Just simple curiosity. =)


----------



## Yogiwick (Sep 30, 2013)

Hard to say what's causing it or if he has sabino or not without better pics. As far as the white it's common for horses (esp chestnuts) to have that "sort of not really roaned" look with or without sabino.


----------



## secuono (Jul 6, 2011)

Better pics how or rather, which would you need?


----------



## JCnGrace (Apr 28, 2013)

Like Yogi said, it's not uncommon at all for any horse and especially sorrels to have random white hairs. In the following picture you'll see what looks like a muddy spot near her last mane hairs. I bought that mare as a yearling and every winter she'd get that white spot.
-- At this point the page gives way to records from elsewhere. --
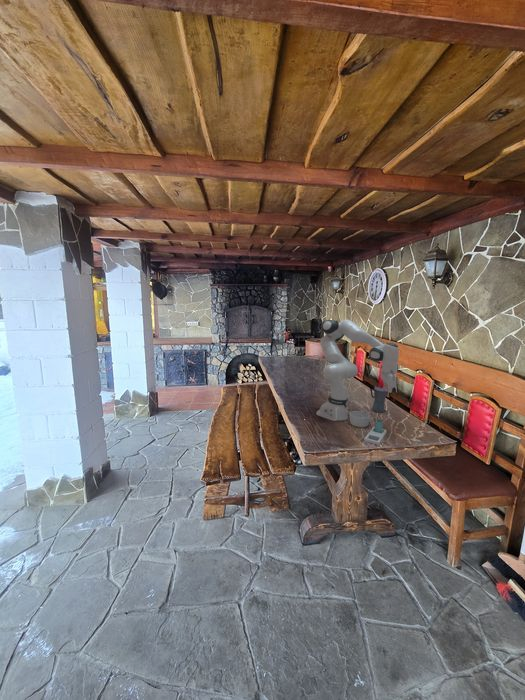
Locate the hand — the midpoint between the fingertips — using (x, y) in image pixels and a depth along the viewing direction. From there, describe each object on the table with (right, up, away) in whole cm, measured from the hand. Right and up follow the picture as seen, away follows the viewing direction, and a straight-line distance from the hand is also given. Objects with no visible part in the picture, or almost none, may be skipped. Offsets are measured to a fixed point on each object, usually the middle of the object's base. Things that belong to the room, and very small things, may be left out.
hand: (387, 390), depth 178 cm
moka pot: (+8, -21, +35) cm, 42 cm away
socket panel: (-11, -27, -8) cm, 31 cm away
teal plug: (-7, -26, -4) cm, 28 cm away
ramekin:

Not a sign of it in her summer coat.


----------



## JCnGrace (Apr 28, 2013)

Well, didn't aim for that second picture to show up and for some odd reason it doesn't when I try to edit. Ignore it.


----------



## QtrBel (May 31, 2012)

AWWW what a sweet face on that baby. Such a distinctive mark.


----------



## SunnyDraco (Dec 8, 2011)

secuono said:


> The more time I spend with him, the more I'm noticing lots of white hairs. Over his main body & neck, there are white tipped hairs and then I found white hairs on his muzzle, nose rim and eye.
> 
> He has two white rear socks up to his fetlocks and a tiny star on his head. Most of his breed are chestnuts with minimal white, some blacks and bays. He's 6mo. Don't know what his parents looked like.
> 
> ...


What breed is he? You list that most of his breed are chestnut but there are also bays and black. What about greys? Since you don't know what his parents looked like does that also mean that you don't know their colors as well? If one of his parents were a grey, he could be a grey as well and these white hairs are the beginning of the process. Otherwise, he likely is just more heavily roaned by sabino than most chestnuts as he does have heavy concentrations of white especially on his head at such a young age


----------



## secuono (Jul 6, 2011)

Corolla wild horse, Colonial Spanish Horse. I don't believe there are any greys out there, but I could be wrong. No one has shared any pictures of a grey in the herds, less than a hundred out there.


----------



## secuono (Jul 6, 2011)

So is it sabino? 
I want to correct a post they have, they think it's real roan or at least make it sound that way. 
If it's not caused by sabino, nor real roan, what is it?


----------



## Yogiwick (Sep 30, 2013)

I know it's not an answer, but the actual answer is that there are a lot of things people still just don't know!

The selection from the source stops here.